Jane Austen is one of those name brand institutions, and yet the pioneering author only has six actual titles to her name (a seventh was unfinished; two were published after her death, including Persuasion). There have been five previous adaptations of Persuasion, including one from 2021, so I wasn’t rankled when the early trailers for Netflix’s Persuasion took a chance with their adaptation. There are plentiful fourth wall breaks where our protagonist, Anne (Dakota Johnson), and handheld camerawork that makes it feel more faux documentary at points, and there is more modern jokes and modern rom-com sense and sensibilities, and judging by the social media response, there are a lot of angry Austen purists who loathe these changes (could this movie be more heretical than Pride and Prejudice and Zombies?). I found the 2022 Persuasion to be perfectly pleasant and easy to watch. Johnson is tailor-made for the headstrong, intelligent, yearning lead of an Austen movie, and with her directly speaking to the camera, I felt a kinship with her, and this stylistic choice also allowed the screenwriters to sneak in more of that flowery Austen prose. Some of the jokes are a little clunky but I laughed or smiled at most of the comedic elements, especially Richard E. Grant as Anne’s foppish and status-obsessed father. I enjoyed Henry Golding (Crazy Rich Asians) as the caddish Mr. Elliot, a man born with a Cheshire grin. I enjoyed plenty of this movie, including its racial diversity, and the staples of these Regency romances like the exquisite production design, costumes, and English countryside. I can understand some grumbling that this isn’t “their Persuasion,” but not every movie is for every person, and there’s nothing about the 2022 movie that retroactively cancels out other adaptations that fans would prefer. For 100 minutes, it felt like Austen had been re-framed as a rom-com blueprint, and Persuasion had renewed charm for me.

Nate’s Grade: B

Emma. (2020)

If you’re going to see a Jane Austen movie, chances are you already know what you’re signing up for. This new edition of Emma. (with extra punctuation at no charge) feels like a slightly more arch version, given a dose of the stilted whimsy of Wes Anderson. It’s only a dash but it’s definitely enough to set the movie apart from its more austere brethren, which will either make it a fresh and reinvigorating take on the material for an audience or a quirky misfire not playing to the strengths of its source material.
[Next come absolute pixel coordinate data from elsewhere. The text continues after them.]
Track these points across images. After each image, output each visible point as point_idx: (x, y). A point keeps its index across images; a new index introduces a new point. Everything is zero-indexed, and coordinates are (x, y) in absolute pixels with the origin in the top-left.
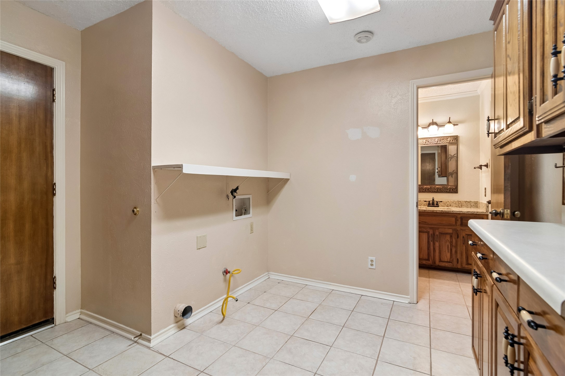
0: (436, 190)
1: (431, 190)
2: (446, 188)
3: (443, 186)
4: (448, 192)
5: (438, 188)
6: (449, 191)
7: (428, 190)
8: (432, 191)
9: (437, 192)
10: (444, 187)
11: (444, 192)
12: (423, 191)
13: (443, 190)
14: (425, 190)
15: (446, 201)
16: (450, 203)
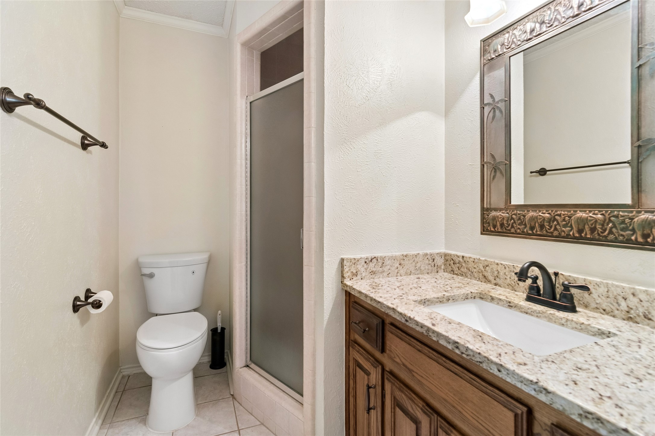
0: (575, 229)
1: (556, 229)
2: (623, 222)
3: (610, 210)
4: (636, 242)
5: (583, 221)
6: (640, 239)
7: (542, 227)
8: (556, 233)
9: (581, 238)
10: (617, 217)
11: (616, 240)
12: (523, 233)
13: (611, 232)
14: (532, 228)
15: (619, 291)
16: (645, 304)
I fall somewhere in the middle, as I’m not the biggest fan of Austen’s comedic voice but appreciate her point of view and the way she can drop you into these very specific, very rarefied world of class, privilege, and ignorance. The movie’s pacing is quite slack and the scene-to-scene urgency can seem a bit in doubt, which works with the more arch portrayal but also makes the movie feel very long and borderline tedious at parts. The technical asides of Emma. are impressive, with the glorious costuming and art direction transporting an audience back to that early pastoral 19th century time period. Ana Taylor-Joy (Glass) is a sprightly choice as the titular matchmaker and her best moments are when she embraces the extremes, whether it’s being haughty, awkward, contentious, or the occasional dose of slapstick. She navigates the complicated minefield of others affections, trying to stay above it, while finding herself drawn to the free-spirited Mr. Knightly (Johnny Flynn), who is the only reason this movie is rated PG thanks to a brief flash of rear nudity. Mia Goth (Suspiria) is winning as a demure women feeling the highs and lows of love thanks to Emma’s friendly intervention. It is such an amusing change of pace for Goth, often performing as a sexpot. The real standout are the comic actors doing the most with their supporting turns. Bill Nighy (Detective Pikachu) is highly amusing as the fussy hypochondriac father and Miranda Hart (Spy) is a welcomed presence as the oblivious, constantly nattering Miss Bates. It’s Emma’s show, though, and Taylor-Joy is an enjoyable lead surrounded by an exquisitely manufactured world of old. If you’re an Austen fan, Emma. is worth a watch. If you’re not, this won’t exactly be the movie that brings you over into the fanbase.